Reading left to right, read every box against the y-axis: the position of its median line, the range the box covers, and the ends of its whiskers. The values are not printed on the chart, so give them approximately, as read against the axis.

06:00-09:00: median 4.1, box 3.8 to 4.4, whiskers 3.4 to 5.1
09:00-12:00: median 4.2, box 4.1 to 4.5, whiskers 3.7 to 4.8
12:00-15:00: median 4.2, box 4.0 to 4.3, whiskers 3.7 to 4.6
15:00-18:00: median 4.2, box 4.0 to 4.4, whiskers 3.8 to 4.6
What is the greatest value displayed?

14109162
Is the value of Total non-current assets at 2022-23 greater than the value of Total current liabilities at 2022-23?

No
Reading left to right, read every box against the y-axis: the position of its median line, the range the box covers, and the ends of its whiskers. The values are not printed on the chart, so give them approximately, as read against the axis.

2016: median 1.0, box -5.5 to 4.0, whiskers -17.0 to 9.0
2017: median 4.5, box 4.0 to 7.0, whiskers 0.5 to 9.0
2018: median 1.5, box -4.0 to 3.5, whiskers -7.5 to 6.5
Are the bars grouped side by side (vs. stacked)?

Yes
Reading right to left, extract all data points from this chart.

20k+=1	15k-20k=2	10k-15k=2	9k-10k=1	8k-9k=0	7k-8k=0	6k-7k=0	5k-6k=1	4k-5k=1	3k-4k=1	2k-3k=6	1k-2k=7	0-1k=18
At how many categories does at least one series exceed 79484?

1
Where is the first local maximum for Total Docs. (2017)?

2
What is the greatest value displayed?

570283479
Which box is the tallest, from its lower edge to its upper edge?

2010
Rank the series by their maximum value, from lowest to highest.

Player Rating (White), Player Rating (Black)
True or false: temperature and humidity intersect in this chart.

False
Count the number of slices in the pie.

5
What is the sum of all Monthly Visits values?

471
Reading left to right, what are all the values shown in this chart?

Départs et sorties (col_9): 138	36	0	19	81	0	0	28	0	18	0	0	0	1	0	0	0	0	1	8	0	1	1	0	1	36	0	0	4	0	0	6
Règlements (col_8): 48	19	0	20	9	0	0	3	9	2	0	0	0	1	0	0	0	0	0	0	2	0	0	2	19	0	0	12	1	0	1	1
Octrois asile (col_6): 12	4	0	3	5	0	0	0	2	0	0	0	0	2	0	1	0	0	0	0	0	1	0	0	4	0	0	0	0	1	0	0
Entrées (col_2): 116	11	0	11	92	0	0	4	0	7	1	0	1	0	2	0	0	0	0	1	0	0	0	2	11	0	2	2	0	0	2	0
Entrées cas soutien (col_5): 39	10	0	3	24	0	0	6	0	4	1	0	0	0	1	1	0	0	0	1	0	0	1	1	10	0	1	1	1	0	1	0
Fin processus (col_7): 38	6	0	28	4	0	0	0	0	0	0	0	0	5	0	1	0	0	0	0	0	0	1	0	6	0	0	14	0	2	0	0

[Work instruction]: Convert the records above into a Markdown table with two columns, Row and Line. Give each non-blank line its own row, numbered in order, and leave out the blank lines.

[Answer space]:
| Row | Line |
|---|---|
| 1 | Reading left to right, read every box against the y-axis: the position of its median line, the range the box covers, and the ends of its whiskers. The values are not printed on the chart, so give them approximately, as read against the axis. |
| 2 | 06:00-09:00: median 4.1, box 3.8 to 4.4, whiskers 3.4 to 5.1 |
| 3 | 09:00-12:00: median 4.2, box 4.1 to 4.5, whiskers 3.7 to 4.8 |
| 4 | 12:00-15:00: median 4.2, box 4.0 to 4.3, whiskers 3.7 to 4.6 |
| 5 | 15:00-18:00: median 4.2, box 4.0 to 4.4, whiskers 3.8 to 4.6 |
| 6 | What is the greatest value displayed? |
| 7 | 14109162 |
| 8 | Is the value of Total non-current assets at 2022-23 greater than the value of Total current liabilities at 2022-23? |
| 9 | No |
| 10 | Reading left to right, read every box against the y-axis: the position of its median line, the range the box covers, and the ends of its whiskers. The values are not printed on the chart, so give them approximately, as read against the axis. |
| 11 | 2016: median 1.0, box -5.5 to 4.0, whiskers -17.0 to 9.0 |
| 12 | 2017: median 4.5, box 4.0 to 7.0, whiskers 0.5 to 9.0 |
| 13 | 2018: median 1.5, box -4.0 to 3.5, whiskers -7.5 to 6.5 |
| 14 | Are the bars grouped side by side (vs. stacked)? |
| 15 | Yes |
| 16 | Reading right to left, extract all data points from this chart. |
| 17 | 20k+=1	15k-20k=2	10k-15k=2	9k-10k=1	8k-9k=0	7k-8k=0	6k-7k=0	5k-6k=1	4k-5k=1	3k-4k=1	2k-3k=6	1k-2k=7	0-1k=18 |
| 18 | At how many categories does at least one series exceed 79484? |
| 19 | 1 |
| 20 | Where is the first local maximum for Total Docs. (2017)? |
| 21 | 2 |
| 22 | What is the greatest value displayed? |
| 23 | 570283479 |
| 24 | Which box is the tallest, from its lower edge to its upper edge? |
| 25 | 2010 |
| 26 | Rank the series by their maximum value, from lowest to highest. |
| 27 | Player Rating (White), Player Rating (Black) |
| 28 | True or false: temperature and humidity intersect in this chart. |
| 29 | False |
| 30 | Count the number of slices in the pie. |
| 31 | 5 |
| 32 | What is the sum of all Monthly Visits values? |
| 33 | 471 |
| 34 | Reading left to right, what are all the values shown in this chart? |
| 35 | Départs et sorties (col_9): 138	36	0	19	81	0	0	28	0	18	0	0	0	1	0	0	0	0	1	8	0	1	1	0	1	36	0	0	4	0	0	6 |
| 36 | Règlements (col_8): 48	19	0	20	9	0	0	3	9	2	0	0	0	1	0	0	0	0	0	0	2	0	0	2	19	0	0	12	1	0	1	1 |
| 37 | Octrois asile (col_6): 12	4	0	3	5	0	0	0	2	0	0	0	0	2	0	1	0	0	0	0	0	1	0	0	4	0	0	0	0	1	0	0 |
| 38 | Entrées (col_2): 116	11	0	11	92	0	0	4	0	7	1	0	1	0	2	0	0	0	0	1	0	0	0	2	11	0	2	2	0	0	2	0 |
| 39 | Entrées cas soutien (col_5): 39	10	0	3	24	0	0	6	0	4	1	0	0	0	1	1	0	0	0	1	0	0	1	1	10	0	1	1	1	0	1	0 |
| 40 | Fin processus (col_7): 38	6	0	28	4	0	0	0	0	0	0	0	0	5	0	1	0	0	0	0	0	0	1	0	6	0	0	14	0	2	0	0 |